Great! Thank you for your help with this :)

I assumed that stat1006/7 would have the same basic puppet config

Just FYI: They don't. They share some common things, but they apply different puppet roles and have different access patterns (e.g. private data is accessible from stat1007, but not 1006).

Change 485852 had a related patch set uploaded (by Elukey; owner: Elukey):
[operations/puppet@production] profile::analytics::packages::statistics: deploy git-lfs

https://gerrit.wikimedia.org/r/485852

Change 485852 merged by Elukey:
[operations/puppet@production] profile::analytics::packages::statistics: deploy git-lfs

https://gerrit.wikimedia.org/r/485852

@Halfak should be done! Can you check and confirm?

elukey set the point value for this task to 3.

Looks like we are using git fat here as a means to deploy from stats machines to prod and we need a better way to do that, the stats machines should be used for research and one off computations, they should not be in the path of deployments to production infrastructure. Let's follow up on this once we know whether we are gonna use swift.

Looks like we are using git fat here as a means to deploy from stats machines to prod and we need a better way to do that, the stats machines should be used for research and one off computations, they should not be in the path of deployments to production infrastructure. Let's follow up on this once we know whether we are gonna use swift.

That's a very good point. You mentioning this reminded me that we can use docker jobs for that. Will spec this out more in a phab ticket but it's out of scope of this ticket and won't happen soon.

@Ladsgroup sounds good, just mention other ticket in this one so we can follow that work.

Thank you! I've confirmed that this works. Sorry for the delay @elukey. The last couple weeks have been a bit unusual.
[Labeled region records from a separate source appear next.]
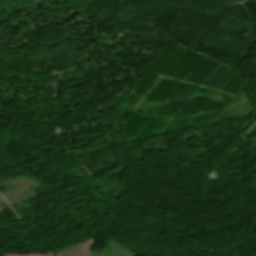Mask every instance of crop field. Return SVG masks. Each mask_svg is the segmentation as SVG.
<instances>
[{
	"label": "crop field",
	"mask_w": 256,
	"mask_h": 256,
	"mask_svg": "<svg viewBox=\"0 0 256 256\" xmlns=\"http://www.w3.org/2000/svg\"><path fill=\"white\" fill-rule=\"evenodd\" d=\"M111 249H107L103 252L96 253L90 251L88 256H135L132 253L128 252L125 248L121 247L114 240L110 241Z\"/></svg>",
	"instance_id": "2"
},
{
	"label": "crop field",
	"mask_w": 256,
	"mask_h": 256,
	"mask_svg": "<svg viewBox=\"0 0 256 256\" xmlns=\"http://www.w3.org/2000/svg\"><path fill=\"white\" fill-rule=\"evenodd\" d=\"M93 240L94 238L84 242L79 246L71 247L62 252L56 253L55 256H87L92 246Z\"/></svg>",
	"instance_id": "1"
}]
</instances>
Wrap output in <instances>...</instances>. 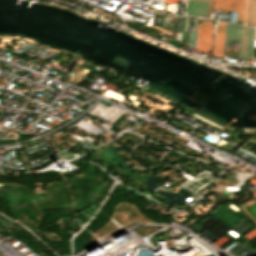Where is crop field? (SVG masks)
<instances>
[{"label":"crop field","instance_id":"crop-field-4","mask_svg":"<svg viewBox=\"0 0 256 256\" xmlns=\"http://www.w3.org/2000/svg\"><path fill=\"white\" fill-rule=\"evenodd\" d=\"M208 3L206 0H188L186 15L206 18Z\"/></svg>","mask_w":256,"mask_h":256},{"label":"crop field","instance_id":"crop-field-7","mask_svg":"<svg viewBox=\"0 0 256 256\" xmlns=\"http://www.w3.org/2000/svg\"><path fill=\"white\" fill-rule=\"evenodd\" d=\"M253 26H256V0L254 5V19H253Z\"/></svg>","mask_w":256,"mask_h":256},{"label":"crop field","instance_id":"crop-field-1","mask_svg":"<svg viewBox=\"0 0 256 256\" xmlns=\"http://www.w3.org/2000/svg\"><path fill=\"white\" fill-rule=\"evenodd\" d=\"M253 28L227 23L224 47L239 41L237 59H251Z\"/></svg>","mask_w":256,"mask_h":256},{"label":"crop field","instance_id":"crop-field-5","mask_svg":"<svg viewBox=\"0 0 256 256\" xmlns=\"http://www.w3.org/2000/svg\"><path fill=\"white\" fill-rule=\"evenodd\" d=\"M225 27H226V23H220L217 26V33H216V38H215L214 47H213V55L220 56V57L223 56Z\"/></svg>","mask_w":256,"mask_h":256},{"label":"crop field","instance_id":"crop-field-6","mask_svg":"<svg viewBox=\"0 0 256 256\" xmlns=\"http://www.w3.org/2000/svg\"><path fill=\"white\" fill-rule=\"evenodd\" d=\"M249 15H250V0H248L247 4V18H246V24L249 25Z\"/></svg>","mask_w":256,"mask_h":256},{"label":"crop field","instance_id":"crop-field-3","mask_svg":"<svg viewBox=\"0 0 256 256\" xmlns=\"http://www.w3.org/2000/svg\"><path fill=\"white\" fill-rule=\"evenodd\" d=\"M245 0H215V10L238 11L237 21L243 23Z\"/></svg>","mask_w":256,"mask_h":256},{"label":"crop field","instance_id":"crop-field-2","mask_svg":"<svg viewBox=\"0 0 256 256\" xmlns=\"http://www.w3.org/2000/svg\"><path fill=\"white\" fill-rule=\"evenodd\" d=\"M213 23H200L198 29L196 49L207 53L211 46ZM204 39H202V38Z\"/></svg>","mask_w":256,"mask_h":256}]
</instances>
Regarding the point that @Nuria made about where we're building models, I think that these machines might not be that problematic for the role they play. It's important to understand that model building is a research/development activity. We're not including these machines as part of our deployment process any more than we are using our individual laptops as part of our deployment process. The models that we build are committed to our repos via Git LFS. Then there's an independent deployment process that pulls the models from the same repos.
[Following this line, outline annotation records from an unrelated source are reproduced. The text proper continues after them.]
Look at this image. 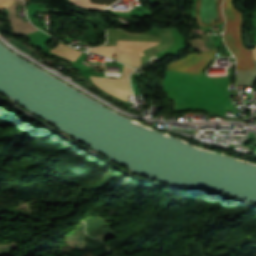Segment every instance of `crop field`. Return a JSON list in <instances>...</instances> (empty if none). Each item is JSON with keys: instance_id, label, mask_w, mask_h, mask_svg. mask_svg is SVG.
<instances>
[{"instance_id": "obj_4", "label": "crop field", "mask_w": 256, "mask_h": 256, "mask_svg": "<svg viewBox=\"0 0 256 256\" xmlns=\"http://www.w3.org/2000/svg\"><path fill=\"white\" fill-rule=\"evenodd\" d=\"M132 70L124 65L122 79H108L93 76H90V78L96 86L128 102L127 96L132 95L128 84L129 74Z\"/></svg>"}, {"instance_id": "obj_1", "label": "crop field", "mask_w": 256, "mask_h": 256, "mask_svg": "<svg viewBox=\"0 0 256 256\" xmlns=\"http://www.w3.org/2000/svg\"><path fill=\"white\" fill-rule=\"evenodd\" d=\"M216 49L201 54H190L186 58L166 65V69L199 74L212 60ZM166 72L163 80L169 98L176 101L174 112L204 109L224 115L234 106L226 86L229 80L200 78L195 74L175 71Z\"/></svg>"}, {"instance_id": "obj_8", "label": "crop field", "mask_w": 256, "mask_h": 256, "mask_svg": "<svg viewBox=\"0 0 256 256\" xmlns=\"http://www.w3.org/2000/svg\"><path fill=\"white\" fill-rule=\"evenodd\" d=\"M254 52V59H256V48L253 49Z\"/></svg>"}, {"instance_id": "obj_3", "label": "crop field", "mask_w": 256, "mask_h": 256, "mask_svg": "<svg viewBox=\"0 0 256 256\" xmlns=\"http://www.w3.org/2000/svg\"><path fill=\"white\" fill-rule=\"evenodd\" d=\"M157 43L146 41H118V47H97L89 51L102 53L111 56L117 53V60L127 63L131 66L137 67L140 65L139 53L149 46H154Z\"/></svg>"}, {"instance_id": "obj_7", "label": "crop field", "mask_w": 256, "mask_h": 256, "mask_svg": "<svg viewBox=\"0 0 256 256\" xmlns=\"http://www.w3.org/2000/svg\"><path fill=\"white\" fill-rule=\"evenodd\" d=\"M14 0H0V9L8 7Z\"/></svg>"}, {"instance_id": "obj_2", "label": "crop field", "mask_w": 256, "mask_h": 256, "mask_svg": "<svg viewBox=\"0 0 256 256\" xmlns=\"http://www.w3.org/2000/svg\"><path fill=\"white\" fill-rule=\"evenodd\" d=\"M223 11L226 17L224 41L238 60L237 69H254L252 51L244 48L240 32L242 14L232 5L231 0H223Z\"/></svg>"}, {"instance_id": "obj_5", "label": "crop field", "mask_w": 256, "mask_h": 256, "mask_svg": "<svg viewBox=\"0 0 256 256\" xmlns=\"http://www.w3.org/2000/svg\"><path fill=\"white\" fill-rule=\"evenodd\" d=\"M222 0H198L197 18L204 25H213L224 22L221 12Z\"/></svg>"}, {"instance_id": "obj_6", "label": "crop field", "mask_w": 256, "mask_h": 256, "mask_svg": "<svg viewBox=\"0 0 256 256\" xmlns=\"http://www.w3.org/2000/svg\"><path fill=\"white\" fill-rule=\"evenodd\" d=\"M50 52L60 55L65 59L71 60L73 62L81 54V52L68 48L60 43L56 47H54Z\"/></svg>"}]
</instances>
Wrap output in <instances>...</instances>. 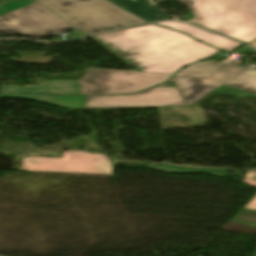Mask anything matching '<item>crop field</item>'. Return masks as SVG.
Segmentation results:
<instances>
[{
	"label": "crop field",
	"instance_id": "obj_2",
	"mask_svg": "<svg viewBox=\"0 0 256 256\" xmlns=\"http://www.w3.org/2000/svg\"><path fill=\"white\" fill-rule=\"evenodd\" d=\"M173 74L87 68L82 79L51 81L40 87L3 85L0 92L49 94H115L143 90L168 80Z\"/></svg>",
	"mask_w": 256,
	"mask_h": 256
},
{
	"label": "crop field",
	"instance_id": "obj_15",
	"mask_svg": "<svg viewBox=\"0 0 256 256\" xmlns=\"http://www.w3.org/2000/svg\"><path fill=\"white\" fill-rule=\"evenodd\" d=\"M242 183L256 187V172H247Z\"/></svg>",
	"mask_w": 256,
	"mask_h": 256
},
{
	"label": "crop field",
	"instance_id": "obj_8",
	"mask_svg": "<svg viewBox=\"0 0 256 256\" xmlns=\"http://www.w3.org/2000/svg\"><path fill=\"white\" fill-rule=\"evenodd\" d=\"M21 170L111 174L112 164L106 155L66 151L61 158L25 157Z\"/></svg>",
	"mask_w": 256,
	"mask_h": 256
},
{
	"label": "crop field",
	"instance_id": "obj_7",
	"mask_svg": "<svg viewBox=\"0 0 256 256\" xmlns=\"http://www.w3.org/2000/svg\"><path fill=\"white\" fill-rule=\"evenodd\" d=\"M69 30L73 28L33 0H10L0 4L1 33L17 32L42 39Z\"/></svg>",
	"mask_w": 256,
	"mask_h": 256
},
{
	"label": "crop field",
	"instance_id": "obj_13",
	"mask_svg": "<svg viewBox=\"0 0 256 256\" xmlns=\"http://www.w3.org/2000/svg\"><path fill=\"white\" fill-rule=\"evenodd\" d=\"M219 51L220 50L209 46L206 49H204L203 51L199 52L198 54H196L195 56H193L189 60L185 61L184 63H182L181 65H179L178 67H176L175 69L171 70L168 73H175L178 69H180V68H182V67H184V66H186V65H188L192 62H196V61H199V60L209 58V57L213 56L214 54H216Z\"/></svg>",
	"mask_w": 256,
	"mask_h": 256
},
{
	"label": "crop field",
	"instance_id": "obj_12",
	"mask_svg": "<svg viewBox=\"0 0 256 256\" xmlns=\"http://www.w3.org/2000/svg\"><path fill=\"white\" fill-rule=\"evenodd\" d=\"M219 63H221V61H217V60H213V59H211L210 62L206 61L203 63H195L192 66L180 71L177 74L203 75L210 69L217 66Z\"/></svg>",
	"mask_w": 256,
	"mask_h": 256
},
{
	"label": "crop field",
	"instance_id": "obj_1",
	"mask_svg": "<svg viewBox=\"0 0 256 256\" xmlns=\"http://www.w3.org/2000/svg\"><path fill=\"white\" fill-rule=\"evenodd\" d=\"M135 70L167 73L208 45L149 25L91 37Z\"/></svg>",
	"mask_w": 256,
	"mask_h": 256
},
{
	"label": "crop field",
	"instance_id": "obj_14",
	"mask_svg": "<svg viewBox=\"0 0 256 256\" xmlns=\"http://www.w3.org/2000/svg\"><path fill=\"white\" fill-rule=\"evenodd\" d=\"M231 222L256 226V211L243 209L231 220Z\"/></svg>",
	"mask_w": 256,
	"mask_h": 256
},
{
	"label": "crop field",
	"instance_id": "obj_16",
	"mask_svg": "<svg viewBox=\"0 0 256 256\" xmlns=\"http://www.w3.org/2000/svg\"><path fill=\"white\" fill-rule=\"evenodd\" d=\"M245 208L256 210V196L250 201V203Z\"/></svg>",
	"mask_w": 256,
	"mask_h": 256
},
{
	"label": "crop field",
	"instance_id": "obj_11",
	"mask_svg": "<svg viewBox=\"0 0 256 256\" xmlns=\"http://www.w3.org/2000/svg\"><path fill=\"white\" fill-rule=\"evenodd\" d=\"M144 168H151V169L163 170L167 172H178V173H209L221 178L225 177L228 174L227 171H223V170H208V169H194V168L177 169L175 167L168 166V165L145 166Z\"/></svg>",
	"mask_w": 256,
	"mask_h": 256
},
{
	"label": "crop field",
	"instance_id": "obj_4",
	"mask_svg": "<svg viewBox=\"0 0 256 256\" xmlns=\"http://www.w3.org/2000/svg\"><path fill=\"white\" fill-rule=\"evenodd\" d=\"M0 97H17L70 110L189 106L176 87H154L131 95L77 96L0 94Z\"/></svg>",
	"mask_w": 256,
	"mask_h": 256
},
{
	"label": "crop field",
	"instance_id": "obj_19",
	"mask_svg": "<svg viewBox=\"0 0 256 256\" xmlns=\"http://www.w3.org/2000/svg\"><path fill=\"white\" fill-rule=\"evenodd\" d=\"M256 256V255H255Z\"/></svg>",
	"mask_w": 256,
	"mask_h": 256
},
{
	"label": "crop field",
	"instance_id": "obj_5",
	"mask_svg": "<svg viewBox=\"0 0 256 256\" xmlns=\"http://www.w3.org/2000/svg\"><path fill=\"white\" fill-rule=\"evenodd\" d=\"M85 35L145 21L106 0H37Z\"/></svg>",
	"mask_w": 256,
	"mask_h": 256
},
{
	"label": "crop field",
	"instance_id": "obj_17",
	"mask_svg": "<svg viewBox=\"0 0 256 256\" xmlns=\"http://www.w3.org/2000/svg\"><path fill=\"white\" fill-rule=\"evenodd\" d=\"M238 52H244V53H256V51H254L253 49L245 46L243 47L241 50H239Z\"/></svg>",
	"mask_w": 256,
	"mask_h": 256
},
{
	"label": "crop field",
	"instance_id": "obj_10",
	"mask_svg": "<svg viewBox=\"0 0 256 256\" xmlns=\"http://www.w3.org/2000/svg\"><path fill=\"white\" fill-rule=\"evenodd\" d=\"M117 5L123 7L124 9L130 11L131 13L148 20L150 22L157 21L161 19H170L171 17L167 16L163 12L159 11L153 7L148 0H142L138 2H131L129 0H110Z\"/></svg>",
	"mask_w": 256,
	"mask_h": 256
},
{
	"label": "crop field",
	"instance_id": "obj_6",
	"mask_svg": "<svg viewBox=\"0 0 256 256\" xmlns=\"http://www.w3.org/2000/svg\"><path fill=\"white\" fill-rule=\"evenodd\" d=\"M189 105L209 92L256 96V70L222 63L203 77L177 76L172 80Z\"/></svg>",
	"mask_w": 256,
	"mask_h": 256
},
{
	"label": "crop field",
	"instance_id": "obj_18",
	"mask_svg": "<svg viewBox=\"0 0 256 256\" xmlns=\"http://www.w3.org/2000/svg\"><path fill=\"white\" fill-rule=\"evenodd\" d=\"M250 45L256 47V40L252 41L251 43H249Z\"/></svg>",
	"mask_w": 256,
	"mask_h": 256
},
{
	"label": "crop field",
	"instance_id": "obj_9",
	"mask_svg": "<svg viewBox=\"0 0 256 256\" xmlns=\"http://www.w3.org/2000/svg\"><path fill=\"white\" fill-rule=\"evenodd\" d=\"M156 24L163 27L170 28V29L185 32L204 43L210 44L212 46H215L227 51H233L242 45L230 39L224 38L222 36H219L217 34L211 33L209 31L197 28L189 24L175 23V22H160Z\"/></svg>",
	"mask_w": 256,
	"mask_h": 256
},
{
	"label": "crop field",
	"instance_id": "obj_3",
	"mask_svg": "<svg viewBox=\"0 0 256 256\" xmlns=\"http://www.w3.org/2000/svg\"><path fill=\"white\" fill-rule=\"evenodd\" d=\"M176 1L194 14L190 22L246 43L256 38V0Z\"/></svg>",
	"mask_w": 256,
	"mask_h": 256
}]
</instances>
But that said, there are some other concerns worth considering. My biggest concern is that we've worked to match our production environment to the environment of the stat machines. This allows us to ensure that all of the inner workings of the models stay consistent between the research/development work we do on the stat machines and the prod environment. But these things can become out of sync and that should be OK. Research machines should be able to become out of sync with our prod cluster and vice versa. So, in order to get around this issue, we'd need to have a relatively capable build environment outside of the stat machines. We need lots of CPU and memory to do the builds that we are doing, so such an environment could be expensive and we might under-utilize it if we follow the same pattern of setting up the environment on bare hardware. @Ladsgroup suggests that maybe we can use docker jobs to build the models. That could improve on utilization but it might also be disruptive to the development workflow as experimentation and research are key components of modeling work.

Models used in production should be build in hadoop and pushed directly from there wherever they go, for this there is some work that our team needs to on hadoop/swift/GPUs and in general in making easier running models on cluster. We will be working on a program arround machine learning infrastructure for next year and will consider there also ores use cases.

My biggest concern is that we've worked to match our production environment to the environment of the stat machinesff

My point here is that stats machines are not tier-1 production infrastructure, they serve a different goal. The deployment pipeline for models that are consumed in prod needs to work even if the stats machines are turned off.

So, in order to get around this issue, we'd need to have a relatively capable build environment outside of the stat machines.

We do, on the hadoop cluster which is build for this purpose.

With that, I think we can resolve this task.